Um dos restaurantes mais antigos de Salvador, Porto do Moreira é colocado à venda


Foto: Fábio Marconi / Divulgação Salvador da Bahia

É difícil ser soteropolitano e não ter ouvido falar do Porto do Moreira. O restaurante localizado no Dois de Julho é o terceiro mais antigo de Salvador, inaugurado no dia 7 de setembro de 1938, e agora fechará às portas. O local foi colocado à venda pelo proprietário Francisco Moreira, que comanda o restaurante desde que o irmão e sócio Antônio Moreira morreu, em janeiro de 2018.

Francisco confirmou a informação da venda do estabelecimento ao iBahia. De acordo com ele, foi preciso tomar essa decisão porque o movimento do lugar “caiu muito” e, por isso, passa por dificuldade financeira. “O movimento do centro está muito devagar, a gente aguentou durante a pandemia, mas agora não dá mais”, explicou. Durante esse período, o restaurante ficou dois mses fechado.

O empresário de 75 anos disse que o restaurante pertence a ele também às duas filhas de Antônio. O objetivo é vender o Porto do Moreira da forma que está – com as mesas, cadeiras, cozinha montada. No entanto, o restaurante com o nome atual e as receitas não serão repassados. “A gente registrou o nome no Sebrae, para ser sempre nosso e podermos vender também, porque tem muito valor”, disse.

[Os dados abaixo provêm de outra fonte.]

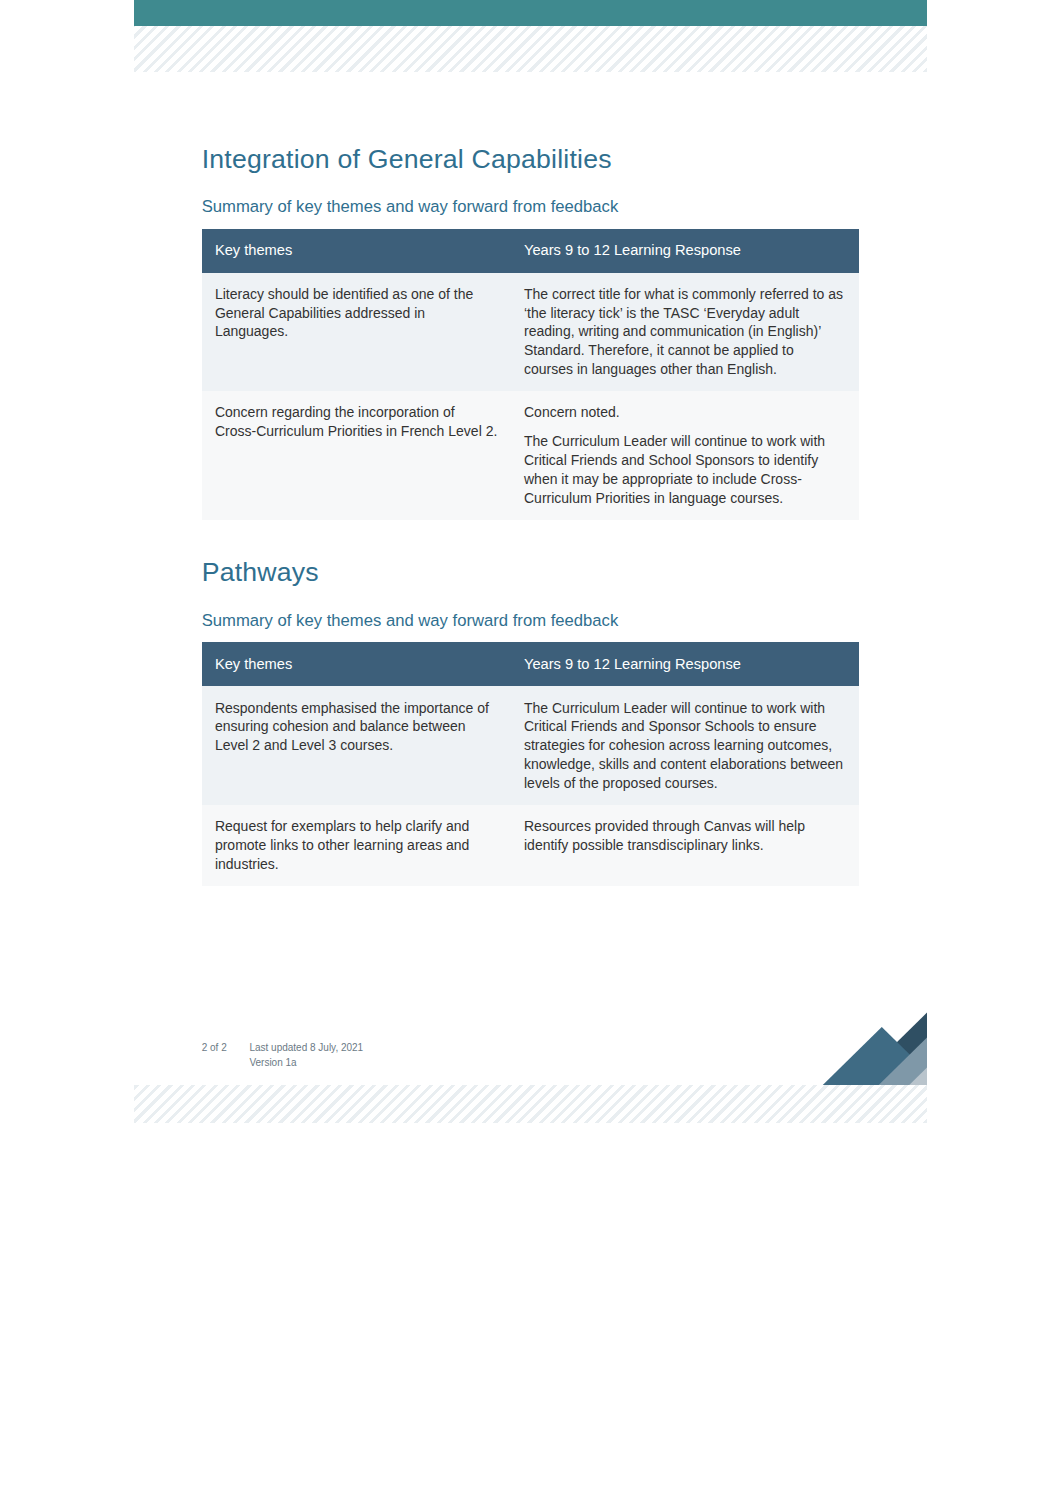Integration of General Capabilities
Summary of key themes and way forward from feedback
| Key themes | Years 9 to 12 Learning Response |
| --- | --- |
| Literacy should be identified as one of the General Capabilities addressed in Languages. | The correct title for what is commonly referred to as ‘the literacy tick’ is the TASC ‘Everyday adult reading, writing and communication (in English)’ Standard. Therefore, it cannot be applied to courses in languages other than English. |
| Concern regarding the incorporation of Cross-Curriculum Priorities in French Level 2. | Concern noted. The Curriculum Leader will continue to work with Critical Friends and School Sponsors to identify when it may be appropriate to include Cross-Curriculum Priorities in language courses. |
Pathways
Summary of key themes and way forward from feedback
| Key themes | Years 9 to 12 Learning Response |
| --- | --- |
| Respondents emphasised the importance of ensuring cohesion and balance between Level 2 and Level 3 courses. | The Curriculum Leader will continue to work with Critical Friends and Sponsor Schools to ensure strategies for cohesion across learning outcomes, knowledge, skills and content elaborations between levels of the proposed courses. |
| Request for exemplars to help clarify and promote links to other learning areas and industries. | Resources provided through Canvas will help identify possible transdisciplinary links. |
2 of 2
Last updated 8 July, 2021
Version 1a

Por enquanto, não tem previsão de quando o tradicional restaurante será fechado. Não há um comprador e nenhum negócio assinado ainda.

História

Desde 1938, o Porto do Moreira serve iguarias como moqueca de carne, rabada com pirão, mocotó, moqueca de arraia, língua ensopada, malassado. Durante os 85 anos de funcionamento, o restaurante foi frequentado por clientes como Jorge Amado, Gilberto Gil, Caetano Veloso, Zeca Pagodinho, além de ter sido ponto de encontro de sambistas, como Ederaldo Gentil, Batatinha e Riachão.

Inicialmente, o Porto do Moreira funcionou no edifício Marquês de Abrantes, quase na frente da sede atual, no Largo do Mocambinho, no Dois de Julho. A mudança para o atual endereço aconteceu em 1966. O restaurante foi aberto pelo pai de Francisco e Antônio, que morreu em 1975.